Manual: 7.2.2. Feed-Forward Networks
Generally, most neural network methods assume that the data points used to train it are independent measurements. This is a pivotal point in modeling and bears some discussion.
Suppose we have a collection of digital images and we classify them into two groups: Those showing human faces and those showing something else. Neural networks can learn the classification into these two groups if the collection is large enough. The images are unrelated to each other; there is no cause-effect relationship between any two images — at least not one relevant to the task of learning to differentiate a human face from other images.
Suppose, however, that we are classifying winter versus summer images of nature and that our images were of the same location and arranged chronologically with relatively high cadence. Now the images are not independent but rather they have a cause-effect relationship ordered in time. This implies that the function f(…) that we were looking for is really quite different. Its accuracy would be a lot better if it did not assess each image on its own merits but rather had a memory of the last few images because often a few images of summer, we are likely to get another image of summer. In this version, we see a dependence upon history that implies a time-oriented memory of the system over a certain time scale that must somehow be determined.
As a consequence of this, we have network models that work well for datasets with independent data points and others that work well for datasets in which the data points are time-dependent. The networks that deal with independent points are called feed-forward networks and form the historical beginning of the field of neural networks as well as the principal methods being used.
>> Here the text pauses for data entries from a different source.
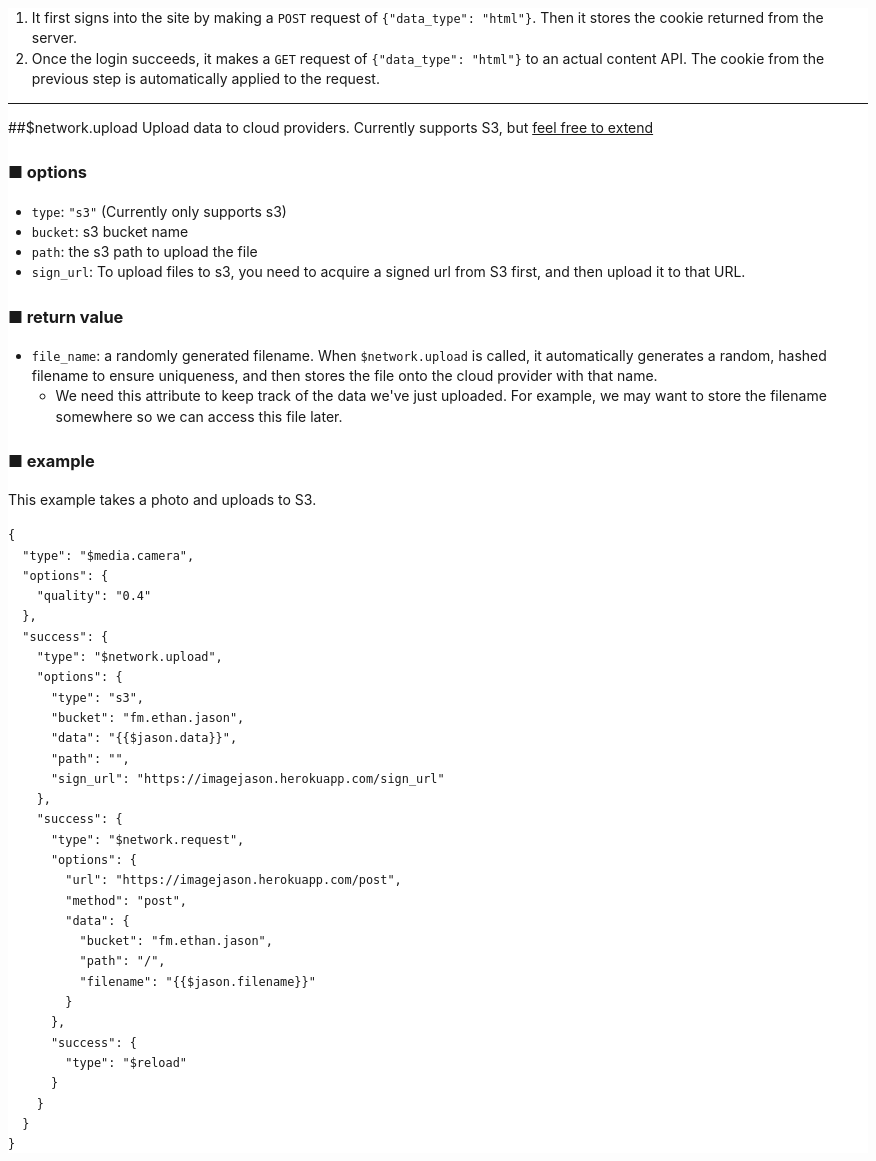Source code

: 1. It first signs into the site by making a `POST` request of `{"data_type": "html"}`. Then it stores the cookie returned from the server.
2. Once the login succeeds, it makes a `GET` request of `{"data_type": "html"}` to an actual content API. The cookie from the previous step is automatically applied to the request.

---

##$network.upload
Upload data to cloud providers. Currently supports S3, but [feel free to extend](advanced.md)

### ■ options
- `type`: `"s3"` (Currently only supports s3)
- `bucket`: s3 bucket name
- `path`: the s3 path to upload the file
- `sign_url`: To upload files to s3, you need to acquire a signed url from S3 first, and then upload it to that URL.

### ■ return value

  - `file_name`: a randomly generated filename. When `$network.upload` is called, it automatically generates a random, hashed filename to ensure uniqueness, and then stores the file onto the cloud provider with that name.
    - We need this attribute to keep track of the data we've just uploaded. For example, we may want to store the filename somewhere so we can access this file later.

### ■ example

This example takes a photo and uploads to S3.

    {
      "type": "$media.camera",
      "options": {
        "quality": "0.4"
      },
      "success": {
        "type": "$network.upload",
        "options": {
          "type": "s3",
          "bucket": "fm.ethan.jason",
          "data": "{{$jason.data}}",
          "path": "",
          "sign_url": "https://imagejason.herokuapp.com/sign_url"
        },
        "success": {
          "type": "$network.request",
          "options": {
            "url": "https://imagejason.herokuapp.com/post",
            "method": "post",
            "data": {
              "bucket": "fm.ethan.jason",
              "path": "/",
              "filename": "{{$jason.filename}}"
            }
          },
          "success": {
            "type": "$reload"
          }
        }
      }
    }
The networks that deal with time-dependent points are called recurrent networks, which are newer and more complex to apply.
The most popular neural network is called the multi-layer perceptron and takes the form y = aN(WN · aN-1(WN-1 · … a1 (W1 · x + b1) … + bN-1) + bN) where N is the number of layers, the W_i are weight matrices, the b_i are bias vectors, the tanh(…) are activation functions and x are the inputs as before.
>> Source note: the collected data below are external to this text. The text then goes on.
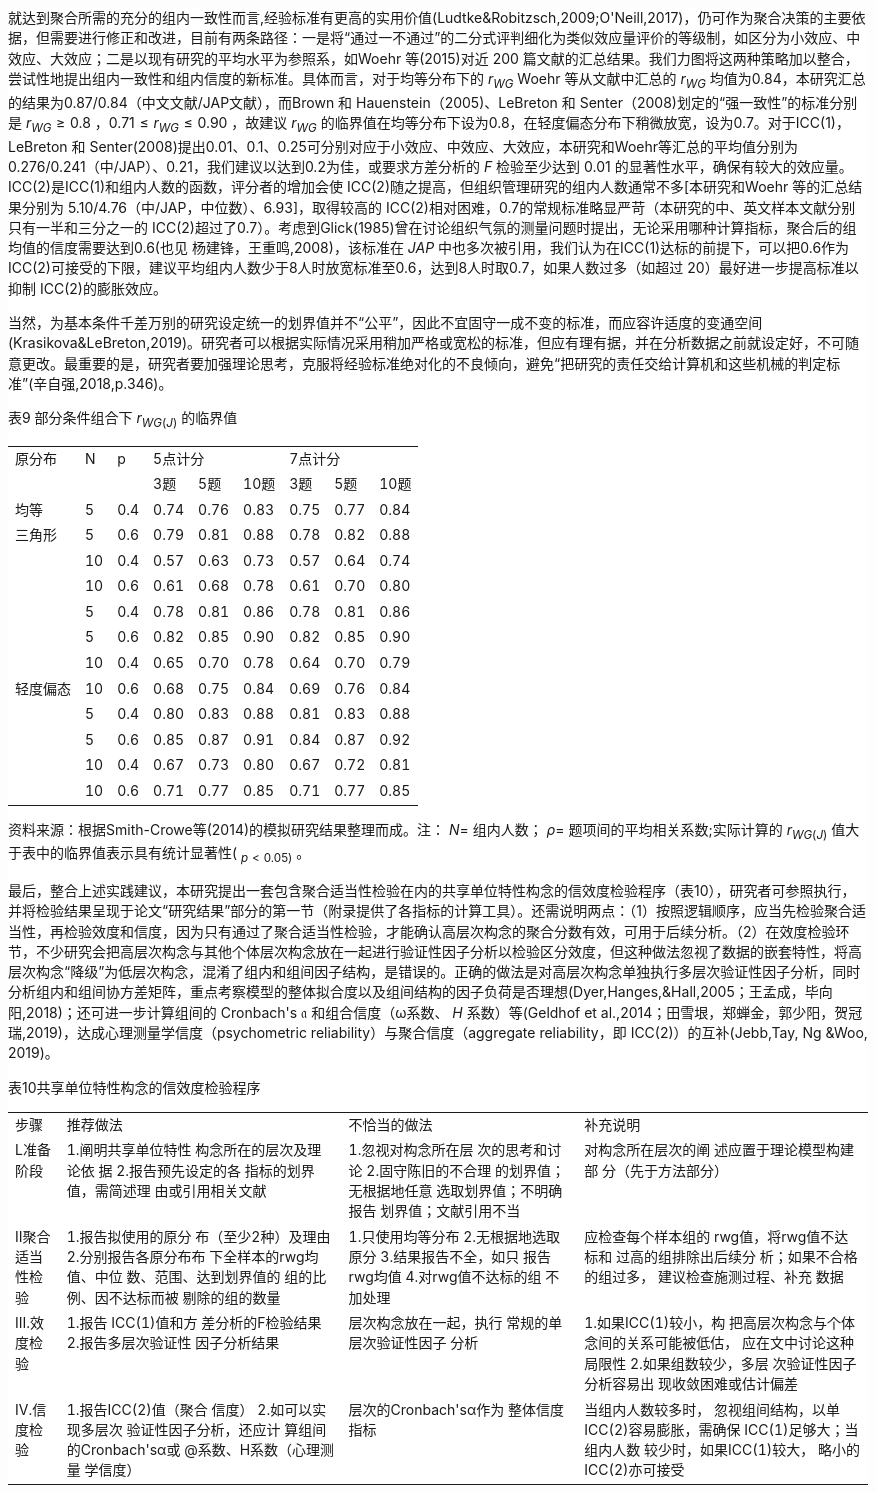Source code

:就达到聚合所需的充分的组内一致性而言,经验标准有更高的实用价值(Ludtke&Robitzsch,2009;O'Neill,2017)，仍可作为聚合决策的主要依据，但需要进行修正和改进，目前有两条路径：一是将“通过一不通过”的二分式评判细化为类似效应量评价的等级制，如区分为小效应、中效应、大效应；二是以现有研究的平均水平为参照系，如Woehr 等(2015)对近 200 篇文献的汇总结果。我们力图将这两种策略加以整合，尝试性地提出组内一致性和组内信度的新标准。具体而言，对于均等分布下的 $r _ { W G }$ Woehr 等从文献中汇总的 $r _ { W G }$ 均值为0.84，本研究汇总的结果为0.87/0.84（中文文献/JAP文献），而Brown 和 Hauenstein（2005)、LeBreton 和 Senter（2008)划定的“强一致性”的标准分别是 $r _ { W G } { \geq } 0 . 8$ ，$0 . 7 1 { \le } r _ { W G } { \le } 0 . 9 0$ ，故建议 $r _ { W G }$ 的临界值在均等分布下设为0.8，在轻度偏态分布下稍微放宽，设为0.7。对于ICC(1)，LeBreton 和 Senter(2008)提出0.01、0.1、0.25可分别对应于小效应、中效应、大效应，本研究和Woehr等汇总的平均值分别为0.276/0.241（中/JAP）、0.21，我们建议以达到0.2为佳，或要求方差分析的 $F$ 检验至少达到 0.01 的显著性水平，确保有较大的效应量。ICC(2)是ICC(1)和组内人数的函数，评分者的增加会使 ICC(2)随之提高，但组织管理研究的组内人数通常不多[本研究和Woehr 等的汇总结果分别为 5.10/4.76（中/JAP，中位数）、6.93]，取得较高的 ICC(2)相对困难，0.7的常规标准略显严苛（本研究的中、英文样本文献分别只有一半和三分之一的 ICC(2)超过了0.7）。考虑到Glick(1985)曾在讨论组织气氛的测量问题时提出，无论采用哪种计算指标，聚合后的组均值的信度需要达到0.6(也见 杨建锋，王重鸣,2008)，该标准在 $J A P$ 中也多次被引用，我们认为在ICC(1)达标的前提下，可以把0.6作为ICC(2)可接受的下限，建议平均组内人数少于8人时放宽标准至0.6，达到8人时取0.7，如果人数过多（如超过 20）最好进一步提高标准以抑制 ICC(2)的膨胀效应。

当然，为基本条件千差万别的研究设定统一的划界值并不“公平”，因此不宜固守一成不变的标准，而应容许适度的变通空间(Krasikova&LeBreton,2019)。研究者可以根据实际情况采用稍加严格或宽松的标准，但应有理有据，并在分析数据之前就设定好，不可随意更改。最重要的是，研究者要加强理论思考，克服将经验标准绝对化的不良倾向，避免“把研究的责任交给计算机和这些机械的判定标准”(辛自强,2018,p.346)。

表9 部分条件组合下 $r _ { W G ( J ) }$ 的临界值  

<html><body><table><tr><td rowspan="2">原分布</td><td rowspan="2">N</td><td rowspan="2">p</td><td colspan="3">5点计分</td><td colspan="3">7点计分</td></tr><tr><td>3题</td><td>5题</td><td>10题</td><td>3题</td><td>5题</td><td>10题</td></tr><tr><td>均等</td><td>5</td><td>0.4</td><td>0.74</td><td>0.76</td><td>0.83</td><td>0.75</td><td>0.77</td><td>0.84</td></tr><tr><td rowspan="6">三角形</td><td>5</td><td>0.6</td><td>0.79</td><td>0.81</td><td>0.88</td><td>0.78</td><td>0.82</td><td>0.88</td></tr><tr><td>10</td><td>0.4</td><td>0.57</td><td>0.63</td><td>0.73</td><td>0.57</td><td>0.64</td><td>0.74</td></tr><tr><td>10</td><td>0.6</td><td>0.61</td><td>0.68</td><td>0.78</td><td>0.61</td><td>0.70</td><td>0.80</td></tr><tr><td>5</td><td>0.4</td><td>0.78</td><td>0.81</td><td>0.86</td><td>0.78</td><td>0.81</td><td>0.86</td></tr><tr><td>5</td><td>0.6</td><td>0.82</td><td>0.85</td><td>0.90</td><td>0.82</td><td>0.85</td><td>0.90</td></tr><tr><td>10</td><td>0.4</td><td>0.65</td><td>0.70</td><td>0.78</td><td>0.64</td><td>0.70</td><td>0.79</td></tr><tr><td rowspan="5">轻度偏态</td><td>10</td><td>0.6</td><td>0.68</td><td>0.75</td><td>0.84</td><td>0.69</td><td>0.76</td><td>0.84</td></tr><tr><td>5</td><td>0.4</td><td>0.80</td><td>0.83</td><td>0.88</td><td>0.81</td><td>0.83</td><td>0.88</td></tr><tr><td>5</td><td>0.6</td><td>0.85</td><td>0.87</td><td>0.91</td><td>0.84</td><td>0.87</td><td>0.92</td></tr><tr><td>10</td><td>0.4</td><td>0.67</td><td>0.73</td><td>0.80</td><td>0.67</td><td>0.72</td><td>0.81</td></tr><tr><td>10</td><td>0.6</td><td>0.71</td><td>0.77</td><td>0.85</td><td>0.71</td><td>0.77</td><td>0.85</td></tr></table></body></html>

资料来源：根据Smith-Crowe等(2014)的模拟研究结果整理而成。注： $N { = }$ 组内人数； $\rho =$ 题项间的平均相关系数;实际计算的 $r _ { W G ( J ) }$ 值大于表中的临界值表示具有统计显著性( $_ { p < 0 . 0 5 ) }$ 。

最后，整合上述实践建议，本研究提出一套包含聚合适当性检验在内的共享单位特性构念的信效度检验程序（表10），研究者可参照执行，并将检验结果呈现于论文“研究结果”部分的第一节（附录提供了各指标的计算工具）。还需说明两点：（1）按照逻辑顺序，应当先检验聚合适当性，再检验效度和信度，因为只有通过了聚合适当性检验，才能确认高层次构念的聚合分数有效，可用于后续分析。（2）在效度检验环节，不少研究会把高层次构念与其他个体层次构念放在一起进行验证性因子分析以检验区分效度，但这种做法忽视了数据的嵌套特性，将高层次构念“降级”为低层次构念，混淆了组内和组间因子结构，是错误的。正确的做法是对高层次构念单独执行多层次验证性因子分析，同时分析组内和组间协方差矩阵，重点考察模型的整体拟合度以及组间结构的因子负荷是否理想(Dyer,Hanges,&Hall,2005；王孟成，毕向阳,2018)；还可进一步计算组间的 Cronbach's $\mathfrak { a }$ 和组合信度（ω系数、 $H$ 系数）等(Geldhof et al.,2014；田雪垠，郑蝉金，郭少阳，贺冠瑞,2019)，达成心理测量学信度（psychometric reliability）与聚合信度（aggregate reliability，即 ICC(2)）的互补(Jebb,Tay, $\mathrm { N g }$ &Woo, 2019)。

表10共享单位特性构念的信效度检验程序  

<html><body><table><tr><td>步骤</td><td>推荐做法</td><td>不恰当的做法</td><td>补充说明</td></tr><tr><td>L准备阶段</td><td>1.阐明共享单位特性 构念所在的层次及理论依 据 2.报告预先设定的各 指标的划界值，需简述理 由或引用相关文献</td><td>1.忽视对构念所在层 次的思考和讨论 2.固守陈旧的不合理 的划界值；无根据地任意 选取划界值；不明确报告 划界值；文献引用不当</td><td>对构念所在层次的阐 述应置于理论模型构建部 分（先于方法部分）</td></tr><tr><td>Ⅱ聚合适当性检验</td><td>1.报告拟使用的原分 布（至少2种）及理由 2.分别报告各原分布布 下全样本的rwg均值、中位 数、范围、达到划界值的 组的比例、因不达标而被 剔除的组的数量</td><td>1.只使用均等分布 2.无根据地选取原分 3.结果报告不全，如只 报告rwg均值 4.对rwg值不达标的组 不加处理</td><td>应检查每个样本组的 rwg值，将rwg值不达标和 过高的组排除出后续分 析；如果不合格的组过多， 建议检查施测过程、补充 数据</td></tr><tr><td>III.效度检验</td><td>1.报告 ICC(1)值和方 差分析的F检验结果 2.报告多层次验证性 因子分析结果</td><td>层次构念放在一起，执行 常规的单层次验证性因子 分析</td><td>1.如果ICC(1)较小，构 把高层次构念与个体念间的关系可能被低估， 应在文中讨论这种局限性 2.如果组数较少，多层 次验证性因子分析容易出 现收敛困难或估计偏差</td></tr><tr><td>IV.信度检验</td><td>1.报告ICC(2)值（聚合 信度） 2.如可以实现多层次 验证性因子分析，还应计 算组间的Cronbach'sα或 @系数、H系数（心理测量 学信度）</td><td>层次的Cronbach'sα作为 整体信度指标</td><td>当组内人数较多时， 忽视组间结构，以单ICC(2)容易膨胀，需确保 ICC(1)足够大；当组内人数 较少时，如果ICC(1)较大， 略小的ICC(2)亦可接受</td></tr></table></body></html>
The weight matrices and the bias vectors are the place-holders for the model's parameters. The so-called topology of the network refers to the freedom that we have in choosing the size of the matrices and vectors, and also the number of layers N. The only restriction that we have is the problem-inherent size of the input and output vectors. Once the topology is chosen, then the model has a specific number of parameters that reside in these matrices and vectors.
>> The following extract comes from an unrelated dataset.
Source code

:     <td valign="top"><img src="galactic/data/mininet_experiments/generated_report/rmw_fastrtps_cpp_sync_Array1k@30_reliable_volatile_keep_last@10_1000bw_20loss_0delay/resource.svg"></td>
In training such a network, we must first choose the topology of the network and the nature of the activation functions. After that we must determine the value of the parameters inside the weight matrices and bias vectors. The first step is a matter of human choice and involves considerable experience. After decades of research into this topic, the initial topological choices of a neural network are still effectively a black art. There are many results to guide the practitioners of this art in their rituals but these go far beyond the scope of this book. The second step can be accomplished by standard training algorithms that we mentioned before and also will not treat here.
A single-layer perceptron is thus y = tanh(Wx + b) and was one of the first neural networks to be investigated. The single-layer perceptron can represent only linearly separable patterns. It is possible to prove that a two-layer perceptron can approximate virtually any function of interest to any degree of accuracy if only the weight matrices and bias vectors in each layer are chosen large enough.